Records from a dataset
<<<<

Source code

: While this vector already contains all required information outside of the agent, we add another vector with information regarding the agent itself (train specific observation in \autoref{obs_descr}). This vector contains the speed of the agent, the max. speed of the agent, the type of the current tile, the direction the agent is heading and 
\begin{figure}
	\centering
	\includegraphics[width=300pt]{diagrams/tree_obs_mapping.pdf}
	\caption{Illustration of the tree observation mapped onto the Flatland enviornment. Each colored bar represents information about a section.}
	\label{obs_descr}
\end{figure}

>>>>

» JOB ITEM:
From the line holding "of the tree" through the final line of the data above, copy every line exactly as written. Include nothing else.

» OUTPUT FOR THIS EXERCISE:
	\caption{Illustration of the tree observation mapped onto the Flatland enviornment. Each colored bar represents information about a section.}
	\label{obs_descr}
\end{figure}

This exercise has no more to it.